Extract from the entries below, exactly as given, only the lines from the line containing "Konditoren Herztorte" to the line containing "Herrliche Dessert-Sachertorte", both lines included.

RECORDS SHOWN ->
^^^^^^^^

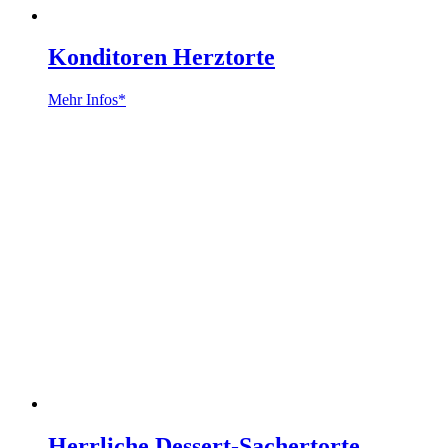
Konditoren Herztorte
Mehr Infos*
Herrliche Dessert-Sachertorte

^^^^^^^^

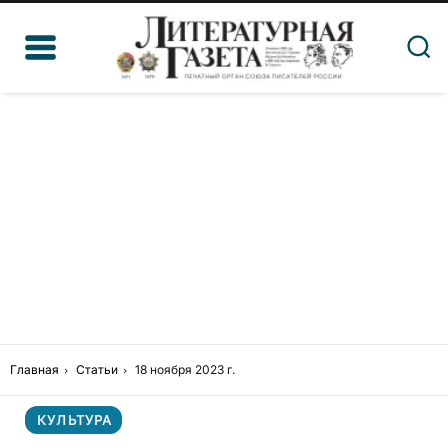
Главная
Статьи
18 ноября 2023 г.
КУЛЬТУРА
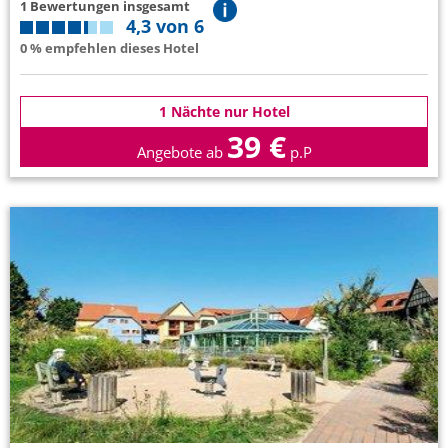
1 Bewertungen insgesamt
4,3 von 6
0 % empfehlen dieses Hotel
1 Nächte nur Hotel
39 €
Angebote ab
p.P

^^^^^^^^

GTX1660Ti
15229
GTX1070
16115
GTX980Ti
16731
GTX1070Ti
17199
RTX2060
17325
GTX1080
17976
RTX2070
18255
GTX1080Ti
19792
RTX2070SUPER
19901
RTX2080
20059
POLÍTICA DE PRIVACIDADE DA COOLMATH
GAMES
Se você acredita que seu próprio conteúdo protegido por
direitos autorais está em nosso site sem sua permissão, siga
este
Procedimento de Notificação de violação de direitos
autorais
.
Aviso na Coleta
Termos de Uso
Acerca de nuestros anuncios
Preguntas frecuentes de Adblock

^^^^^^^^

WRITTEN SOLUTION ->
Konditoren Herztorte
Mehr Infos*
Herrliche Dessert-Sachertorte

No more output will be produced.